Sort through the listing below and keep each line with the word "ankle". Copy those.

Data:
---*---

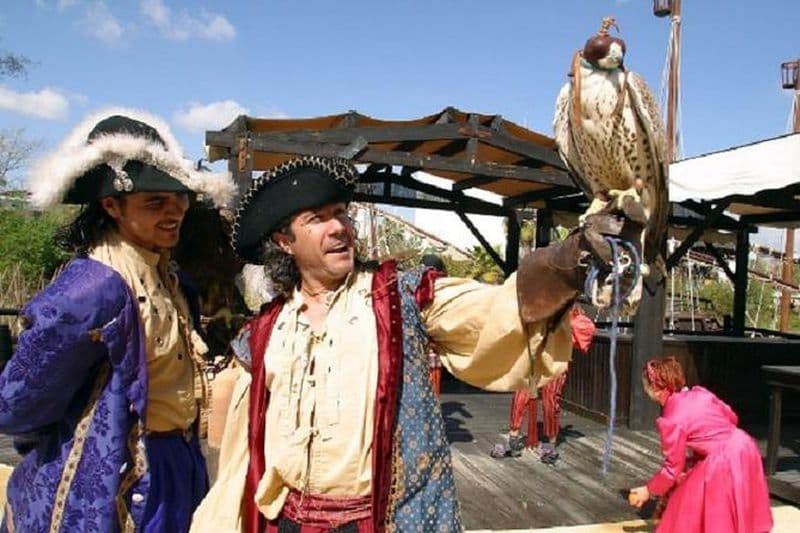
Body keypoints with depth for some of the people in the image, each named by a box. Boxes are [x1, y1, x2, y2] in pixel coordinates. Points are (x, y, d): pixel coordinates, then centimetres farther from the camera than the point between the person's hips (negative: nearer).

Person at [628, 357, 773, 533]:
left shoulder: (671, 421, -15)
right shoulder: (700, 393, 3)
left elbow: (673, 467, -8)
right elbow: (732, 417, 15)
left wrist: (648, 490, 5)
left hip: (721, 462, -8)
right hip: (744, 446, 8)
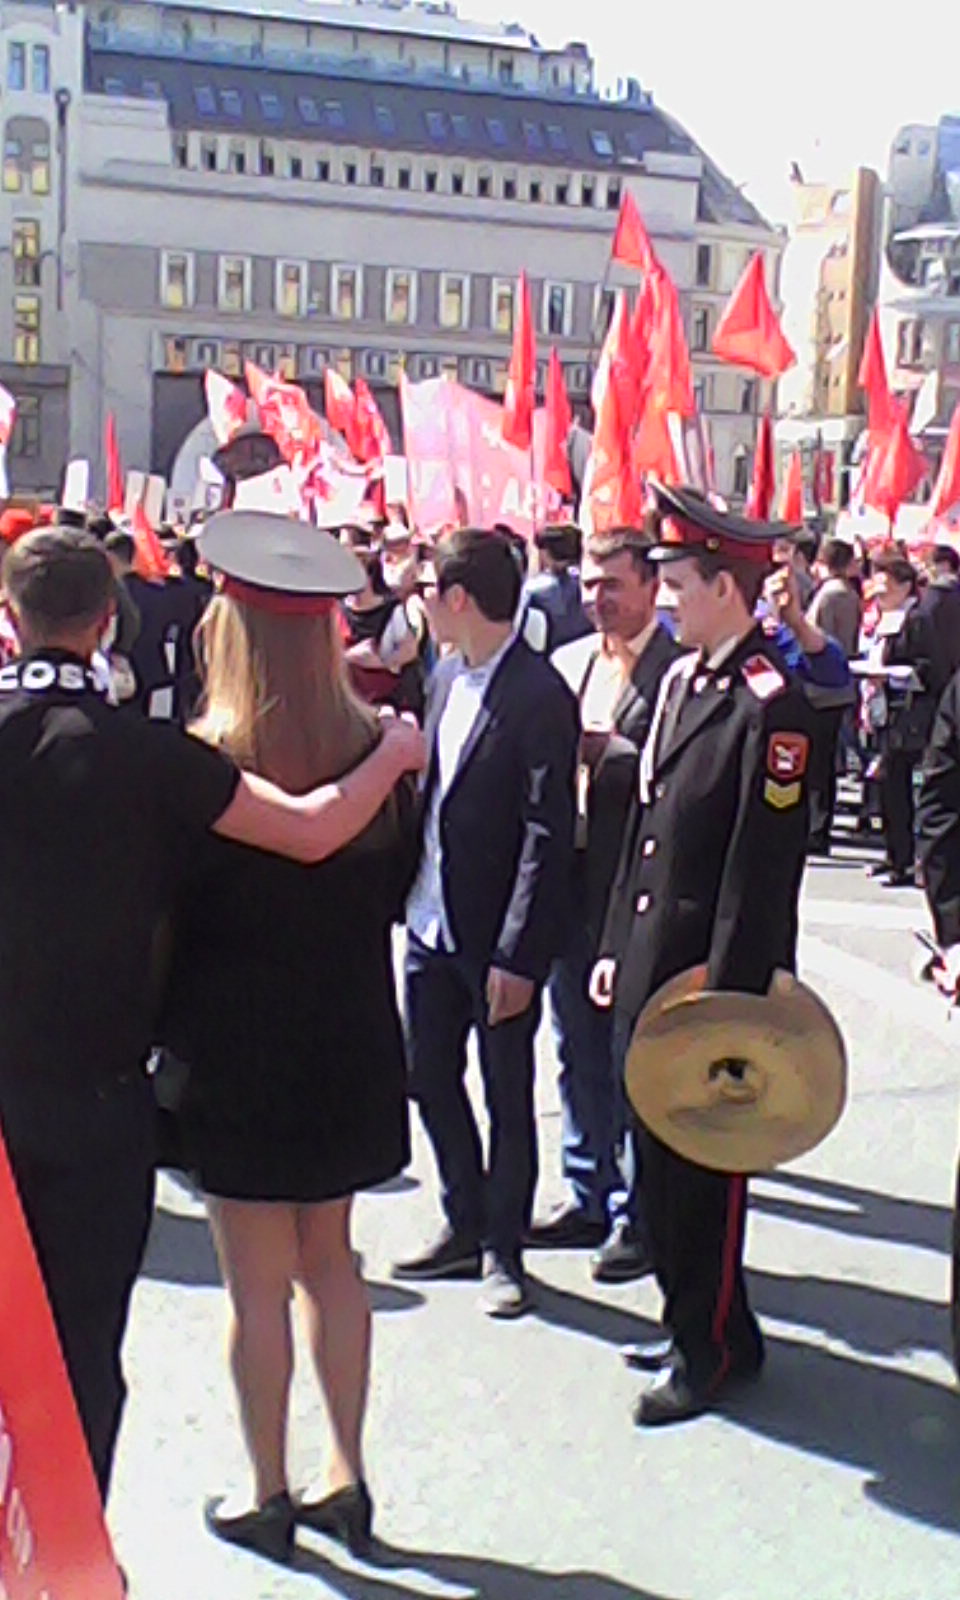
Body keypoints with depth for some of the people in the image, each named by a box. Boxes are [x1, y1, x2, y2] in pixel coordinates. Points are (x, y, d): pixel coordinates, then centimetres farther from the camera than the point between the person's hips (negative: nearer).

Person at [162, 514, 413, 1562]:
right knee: (330, 1264, 19)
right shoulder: (372, 750, -5)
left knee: (257, 1283, 9)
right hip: (348, 1045, 5)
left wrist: (171, 1028, 4)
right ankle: (347, 1478, 28)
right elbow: (392, 892, 5)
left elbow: (169, 912, -10)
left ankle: (268, 1496, 23)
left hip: (235, 1052, -4)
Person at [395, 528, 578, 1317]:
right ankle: (465, 1229, 35)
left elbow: (548, 836, -19)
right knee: (431, 1077, 17)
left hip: (498, 939, -8)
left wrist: (518, 957, -20)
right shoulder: (447, 675, 5)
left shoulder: (539, 697, -18)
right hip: (433, 922, 8)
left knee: (508, 1096, 8)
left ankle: (504, 1250, 25)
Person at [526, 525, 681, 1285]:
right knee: (578, 1048, 16)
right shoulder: (566, 664, 11)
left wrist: (602, 747, -20)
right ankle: (590, 1199, 31)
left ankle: (640, 1217, 18)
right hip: (572, 881, 7)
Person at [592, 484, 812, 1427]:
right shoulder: (680, 680, 9)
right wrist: (615, 946, 12)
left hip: (715, 977, -8)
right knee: (659, 1152, 16)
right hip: (649, 964, 8)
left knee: (701, 1164, 5)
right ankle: (692, 1319, 33)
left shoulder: (770, 703, -16)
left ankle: (716, 1346, 22)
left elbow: (765, 865, -18)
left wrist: (729, 995, -18)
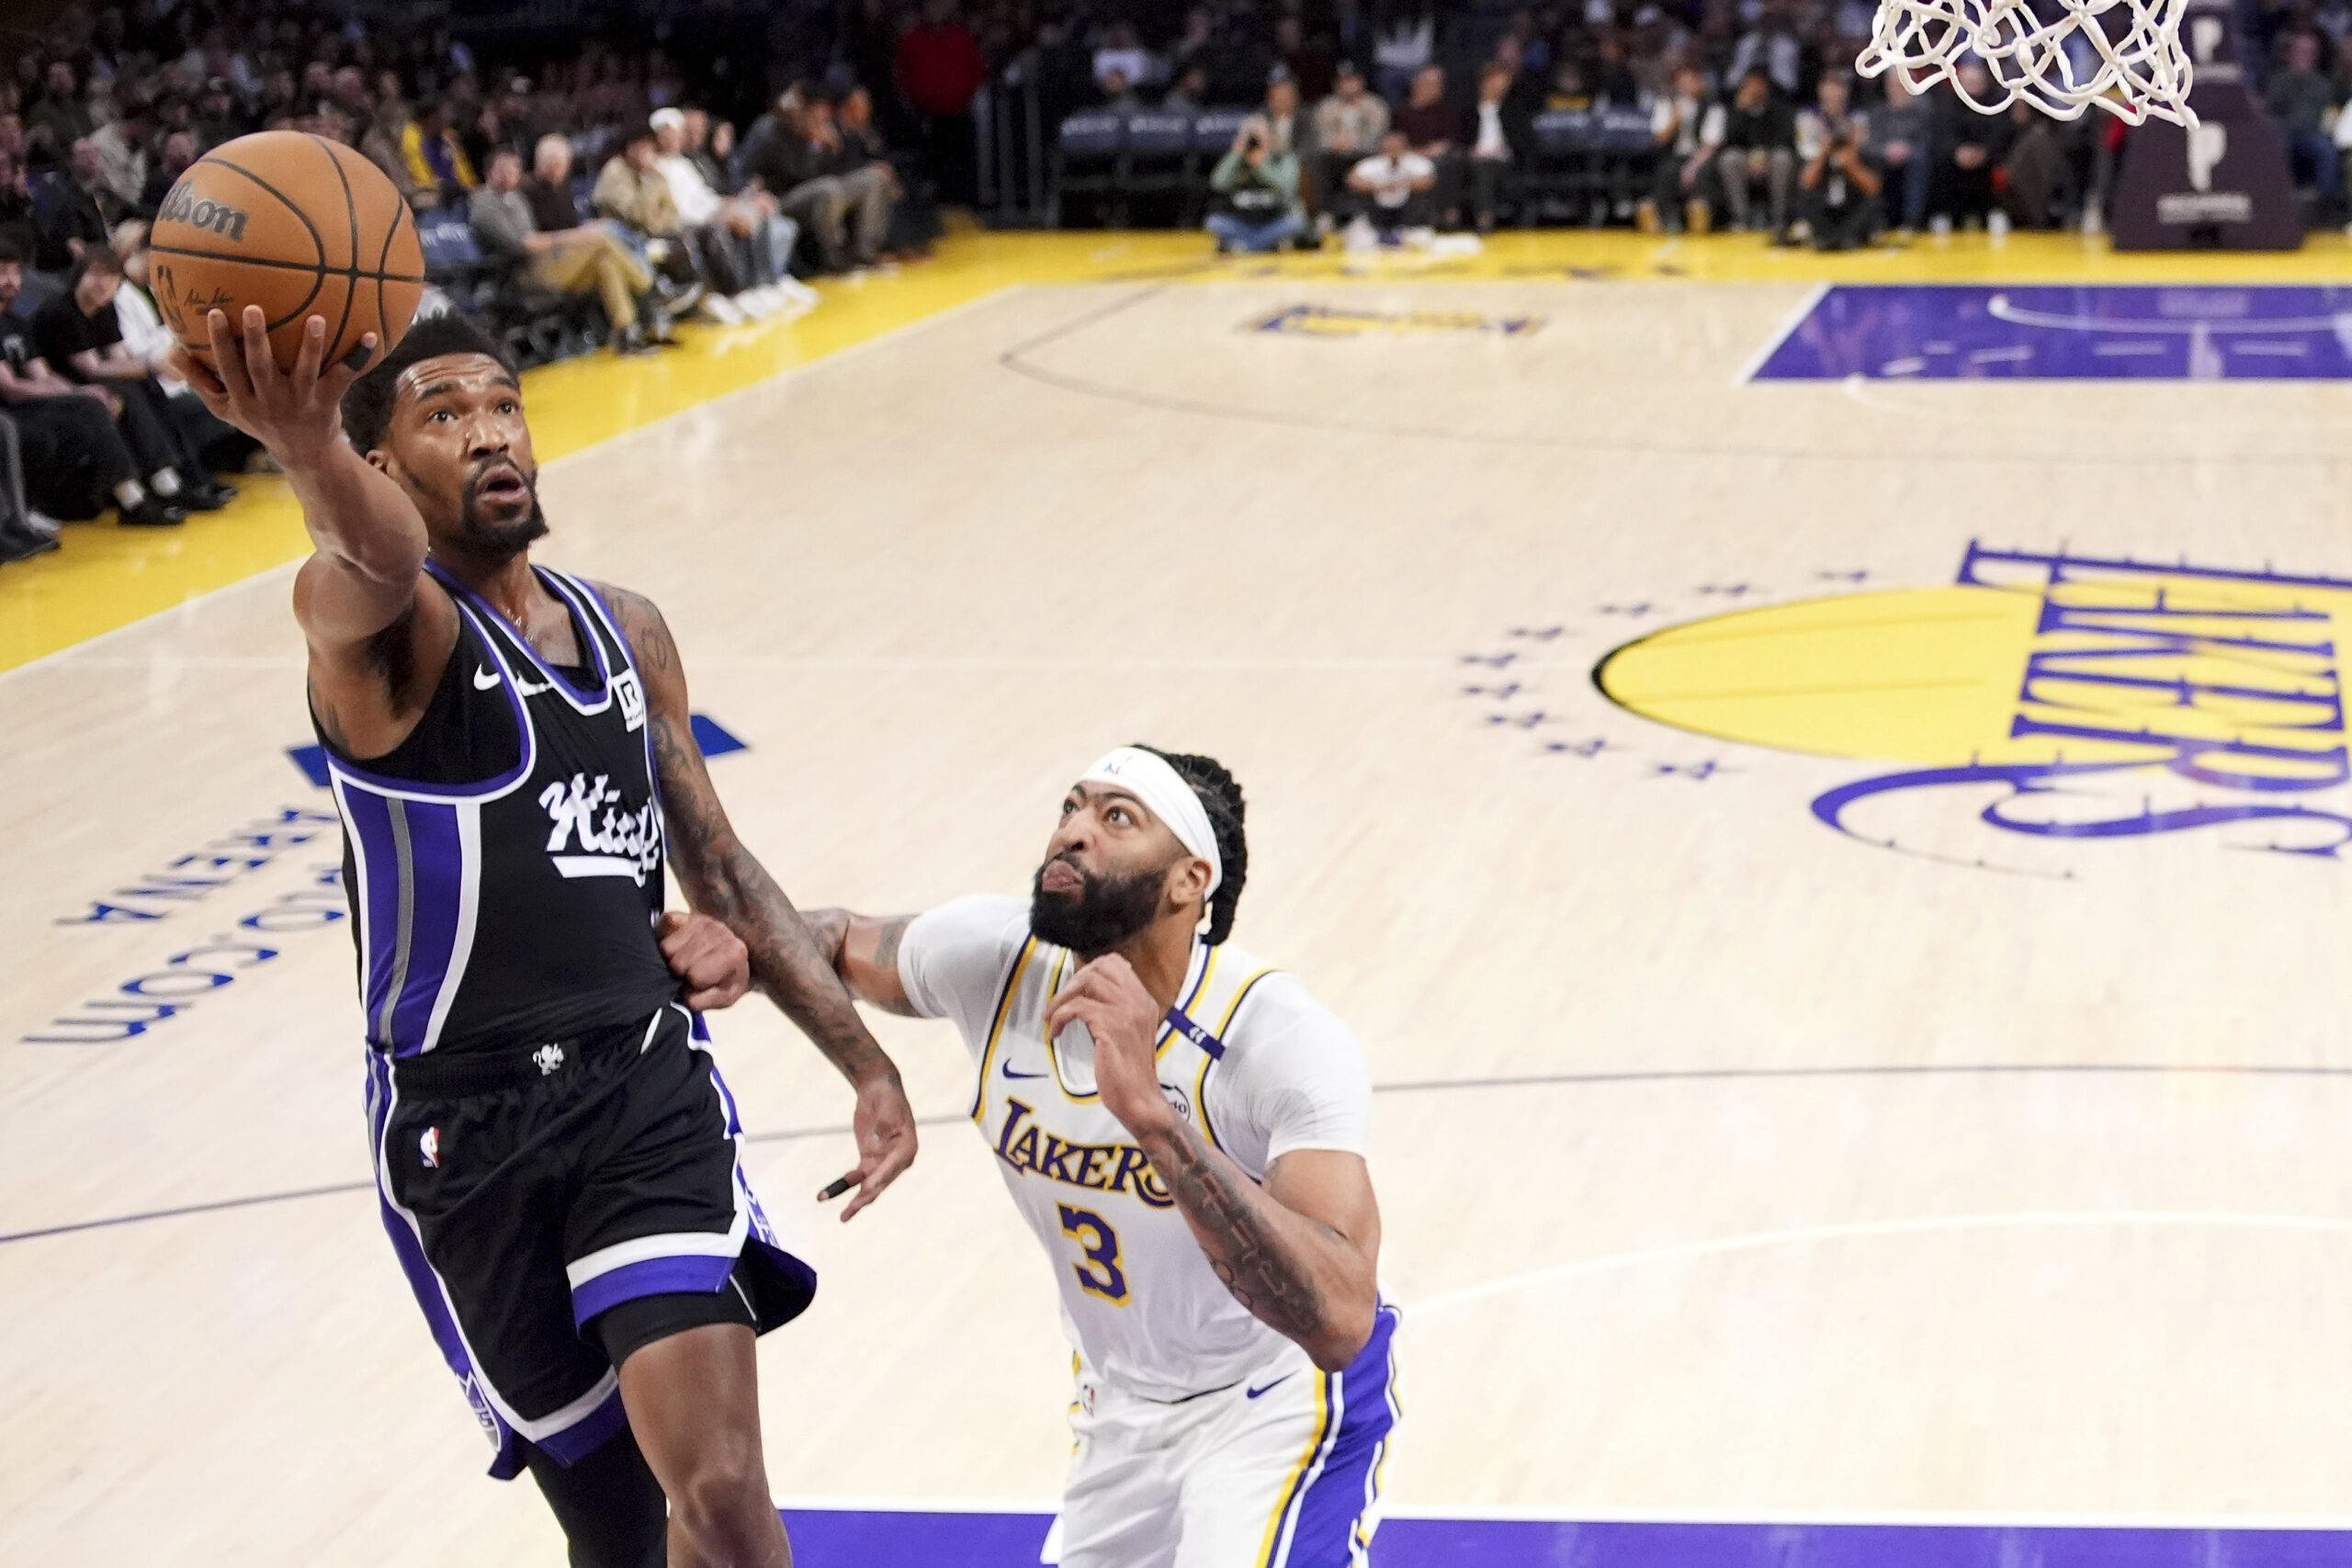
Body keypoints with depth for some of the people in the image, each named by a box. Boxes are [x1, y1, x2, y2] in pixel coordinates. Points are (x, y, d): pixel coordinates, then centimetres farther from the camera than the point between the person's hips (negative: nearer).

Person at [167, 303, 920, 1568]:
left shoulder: (628, 631, 13)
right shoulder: (384, 630, -6)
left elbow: (720, 867, 23)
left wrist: (864, 1062, 17)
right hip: (466, 1123, -3)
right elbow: (375, 569, -32)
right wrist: (310, 459, -57)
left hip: (649, 1084, 3)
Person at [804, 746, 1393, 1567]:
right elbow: (844, 943, 8)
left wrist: (1148, 1109, -50)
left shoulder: (1285, 1038, -31)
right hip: (1122, 1404, 6)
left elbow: (1338, 1322, -44)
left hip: (1281, 1402, -6)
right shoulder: (991, 959, -16)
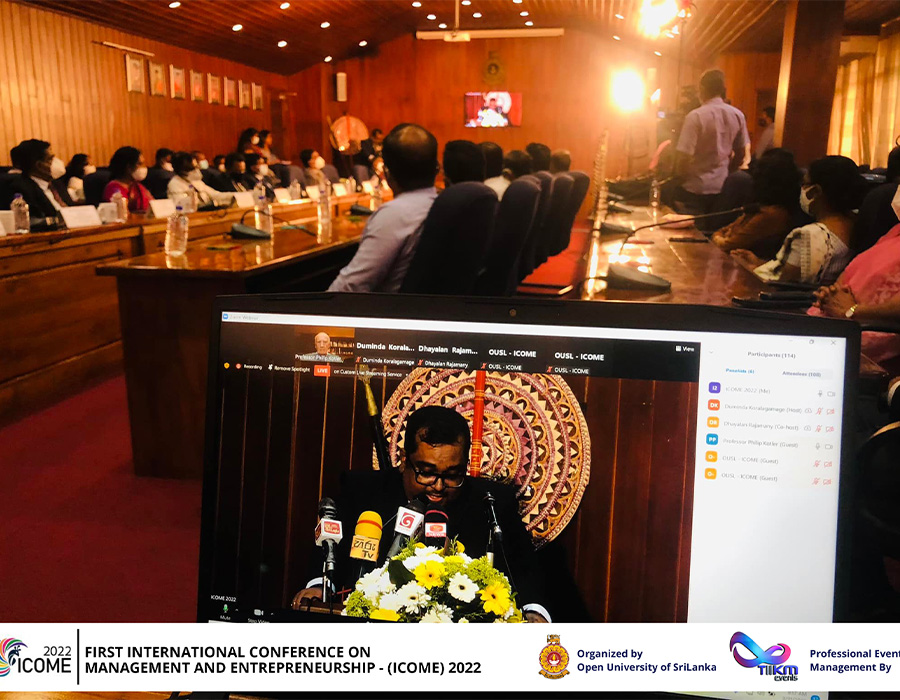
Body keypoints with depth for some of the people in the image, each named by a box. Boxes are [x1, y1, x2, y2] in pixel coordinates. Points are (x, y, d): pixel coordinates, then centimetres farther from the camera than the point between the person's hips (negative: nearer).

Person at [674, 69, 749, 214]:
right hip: (722, 187, 5)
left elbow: (683, 156, -17)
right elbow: (741, 153, 10)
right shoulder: (737, 115, 1)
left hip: (695, 189, -5)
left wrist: (681, 177, 1)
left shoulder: (695, 116, -15)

---*---

Result:
right ankle: (347, 1478, 28)
left ankle: (268, 1496, 23)
right ankle: (465, 1229, 35)
left ankle: (504, 1250, 25)
right ankle: (590, 1199, 31)
left ankle: (640, 1217, 18)
right ankle: (692, 1319, 33)
left ankle: (716, 1346, 22)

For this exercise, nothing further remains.